Throughout, Earle would relay these messages in the hope that they would provide a little comfort in a terrible time. Those broadcasts combined with countless other efforts to help, but also forged a bond between those who went through it that will never break.

Dave Workman, West Virginia University Extension Service Agent then and Hardy County Commissioner now, stated in an Examiner retrospective that “we grew closer as a community. It became a community, not just an agricultural community or a town community but an entire community.”

Others agreed. Peggy Hawse was principal of Moorefield Elementary School, then later served as a representative for the Office of US Senator Joe Manchin. In the same retrospective, she shared that “you can’t go through something like that and no come together as a community.”

For his decades of service to WELD and those days of dedication during the Flood of ‘85, Willard Earle earned induction into the West Virginia Broadcasting Hall of Fame. He took his place alongside state legends, such as Nick Fantasia Sr., Hoppy Kercheval, Jack Flemming, Woody O’Hara, and Tony Caridi, as well as nationally known figures such as Bob Denver, Soupy Sales, and “Little” Jimmy Dickens.

Earle has long since retired, but his legacy lived on.
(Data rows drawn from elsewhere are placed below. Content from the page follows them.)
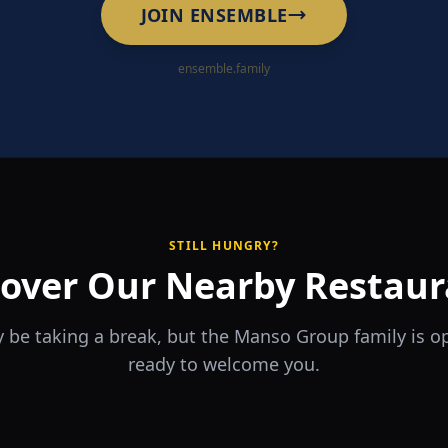
JOIN ENSEMBLE
ensemble.family
STILL HUNGRY?
cover Our Nearby Restaur
 be taking a break, but the Manso Group family is 
ready to welcome you.
RA
The Game
rrio
Piri Piri
ouse
Sports Bar & Steakhouse
ante y Tapas Bar
Portuguese Restaurant & Bar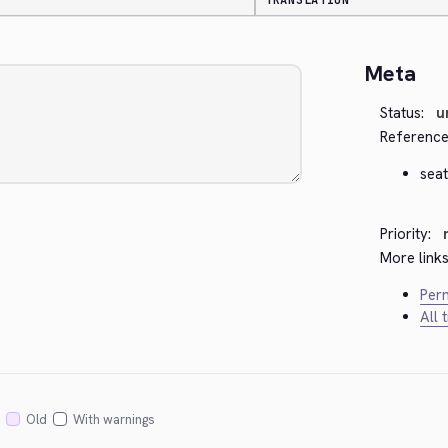
TRANSLATION
Meta
Status:
u
Reference
seat
Priority:
More links
Perm
All 
Old
With warnings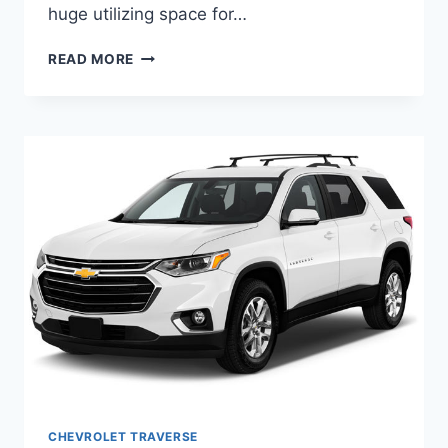
huge utilizing space for…
2021
READ MORE
CHEVROLET
TRAVERSE
COLORS
DESIGN
CHEVROLET TRAVERSE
Those who remembered his daily news broadcasts, as well as the dark days of the flood, banded together long after he was gone to save the station he served so well for so long. Likely, without Earle building the bond between station and community, WELD would have faded away like so many rural media outlets.

That said, his legend will still find as its foundation his voice’s ability to keep a community hopeful and connected. Just as it will always remain a part of the life of those who endured it, his legacy will ever after be intertwined with his contributions.

That magical connection that still endures inspired Combs to share that “WELD enters your life one of two ways; you either grow up on it or grow into it.”

“A lot of us grew into it on November 4, 1985.”